» Your assignment: Each line of the entries that mentions the string "leurs" needs to be reported.

========================================

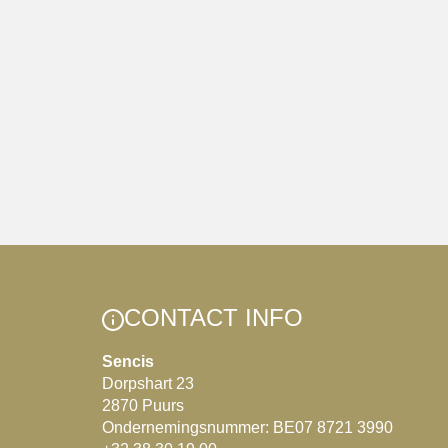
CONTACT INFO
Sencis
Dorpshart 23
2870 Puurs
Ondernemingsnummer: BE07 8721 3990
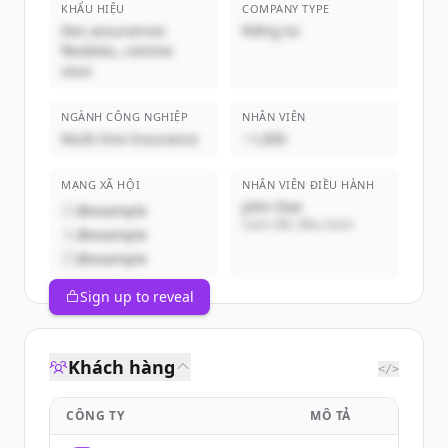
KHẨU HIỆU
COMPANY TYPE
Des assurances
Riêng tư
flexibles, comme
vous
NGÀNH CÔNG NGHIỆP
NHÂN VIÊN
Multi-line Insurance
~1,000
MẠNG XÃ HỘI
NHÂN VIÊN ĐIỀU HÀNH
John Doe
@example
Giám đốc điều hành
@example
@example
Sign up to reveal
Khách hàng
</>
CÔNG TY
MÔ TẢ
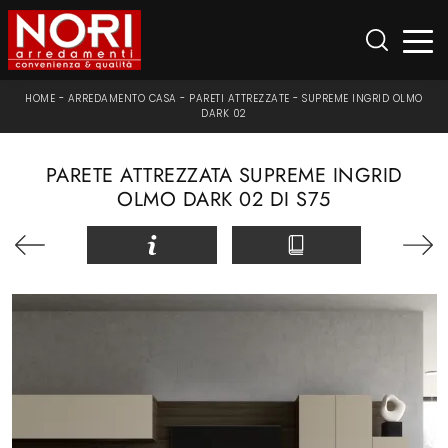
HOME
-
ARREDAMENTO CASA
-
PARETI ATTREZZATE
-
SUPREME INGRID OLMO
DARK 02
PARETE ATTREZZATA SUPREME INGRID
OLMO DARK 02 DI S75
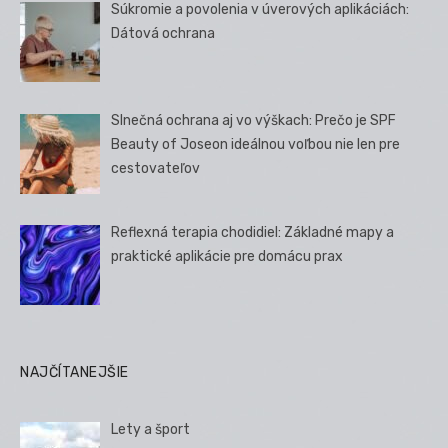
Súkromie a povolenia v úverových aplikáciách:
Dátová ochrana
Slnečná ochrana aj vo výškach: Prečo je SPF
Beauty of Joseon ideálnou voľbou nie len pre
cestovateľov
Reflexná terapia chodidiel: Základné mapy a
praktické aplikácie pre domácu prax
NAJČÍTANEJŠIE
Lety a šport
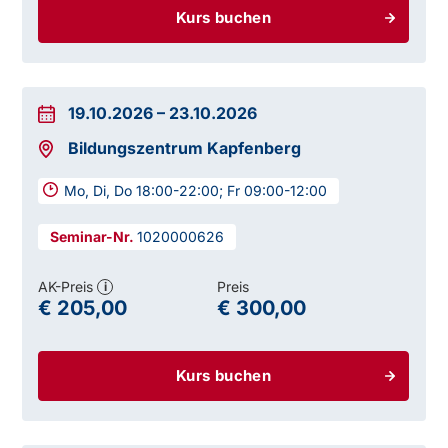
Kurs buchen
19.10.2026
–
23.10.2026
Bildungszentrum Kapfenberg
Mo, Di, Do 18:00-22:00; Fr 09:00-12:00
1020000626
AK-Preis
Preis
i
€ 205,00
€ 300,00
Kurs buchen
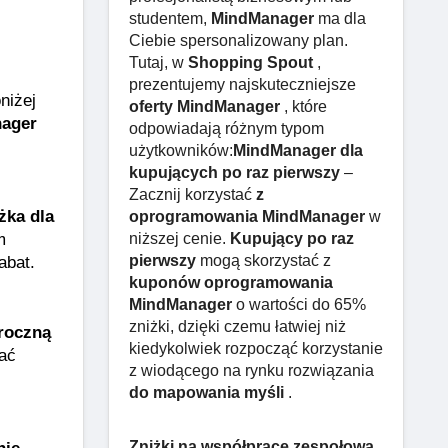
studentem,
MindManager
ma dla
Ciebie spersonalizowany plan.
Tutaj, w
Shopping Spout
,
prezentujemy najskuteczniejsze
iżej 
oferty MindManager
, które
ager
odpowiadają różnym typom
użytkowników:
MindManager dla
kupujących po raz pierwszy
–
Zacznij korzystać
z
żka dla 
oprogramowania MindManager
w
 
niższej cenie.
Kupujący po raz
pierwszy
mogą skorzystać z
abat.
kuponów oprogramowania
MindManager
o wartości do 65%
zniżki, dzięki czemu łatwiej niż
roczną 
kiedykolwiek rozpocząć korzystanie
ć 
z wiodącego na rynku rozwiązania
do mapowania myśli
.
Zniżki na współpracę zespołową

========================================

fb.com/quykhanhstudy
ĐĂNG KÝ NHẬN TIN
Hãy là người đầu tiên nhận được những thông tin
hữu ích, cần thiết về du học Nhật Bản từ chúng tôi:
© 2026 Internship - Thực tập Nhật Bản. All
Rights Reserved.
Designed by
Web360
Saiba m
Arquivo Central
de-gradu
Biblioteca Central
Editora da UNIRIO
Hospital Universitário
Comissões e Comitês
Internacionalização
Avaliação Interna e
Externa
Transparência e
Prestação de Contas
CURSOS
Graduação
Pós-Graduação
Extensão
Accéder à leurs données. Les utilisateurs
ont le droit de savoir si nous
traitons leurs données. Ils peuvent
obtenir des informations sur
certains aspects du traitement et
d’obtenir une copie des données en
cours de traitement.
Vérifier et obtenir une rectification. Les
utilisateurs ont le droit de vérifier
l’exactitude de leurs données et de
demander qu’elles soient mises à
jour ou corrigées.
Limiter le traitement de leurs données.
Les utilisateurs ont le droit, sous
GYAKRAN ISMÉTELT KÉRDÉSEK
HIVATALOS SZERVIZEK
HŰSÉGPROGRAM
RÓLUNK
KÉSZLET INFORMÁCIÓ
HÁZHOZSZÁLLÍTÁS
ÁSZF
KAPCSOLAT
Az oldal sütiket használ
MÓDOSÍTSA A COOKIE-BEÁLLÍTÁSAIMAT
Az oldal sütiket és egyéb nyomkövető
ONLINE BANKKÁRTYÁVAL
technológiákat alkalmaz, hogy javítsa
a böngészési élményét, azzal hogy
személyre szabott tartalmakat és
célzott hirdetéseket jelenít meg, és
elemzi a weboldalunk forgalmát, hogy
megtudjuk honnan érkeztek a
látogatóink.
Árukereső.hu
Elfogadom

========================================

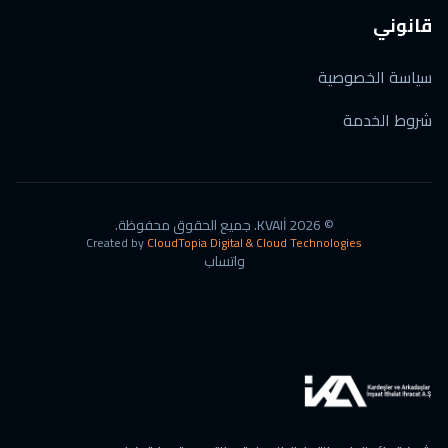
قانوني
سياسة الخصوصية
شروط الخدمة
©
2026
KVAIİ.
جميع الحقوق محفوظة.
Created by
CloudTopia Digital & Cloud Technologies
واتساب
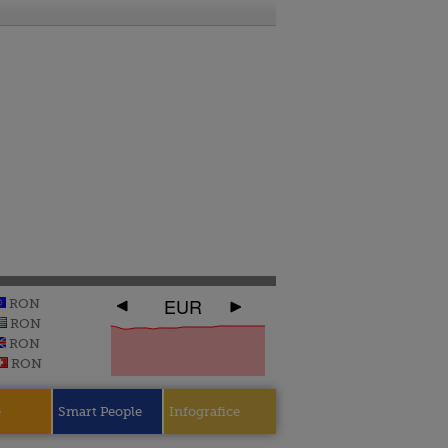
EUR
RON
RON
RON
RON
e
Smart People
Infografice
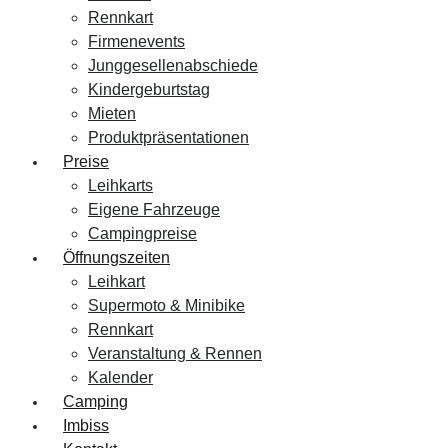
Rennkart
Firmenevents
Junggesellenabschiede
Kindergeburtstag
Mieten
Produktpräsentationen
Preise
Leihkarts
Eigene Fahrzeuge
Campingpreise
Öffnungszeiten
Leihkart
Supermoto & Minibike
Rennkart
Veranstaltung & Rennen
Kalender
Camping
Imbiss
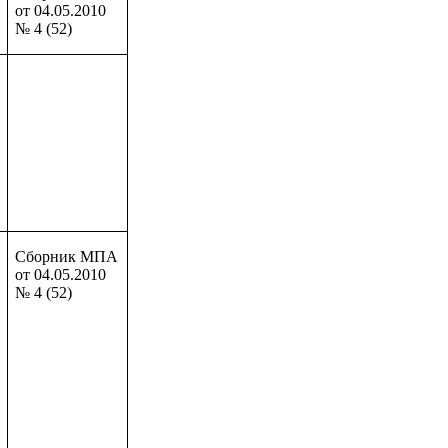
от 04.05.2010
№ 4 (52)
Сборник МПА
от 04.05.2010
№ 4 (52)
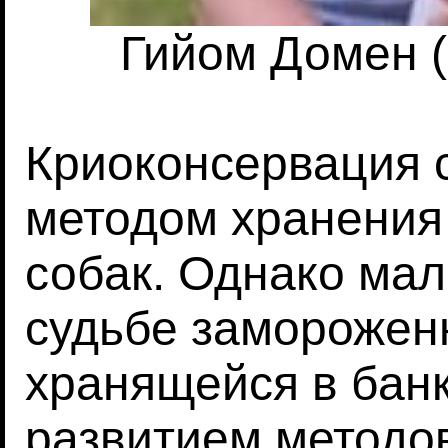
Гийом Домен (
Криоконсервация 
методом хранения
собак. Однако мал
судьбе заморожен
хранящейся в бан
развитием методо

========================================

» Exercise solution:
Accéder à leurs données. Les utilisateurs
traitons leurs données. Ils peuvent
l’exactitude de leurs données et de
Limiter le traitement de leurs données.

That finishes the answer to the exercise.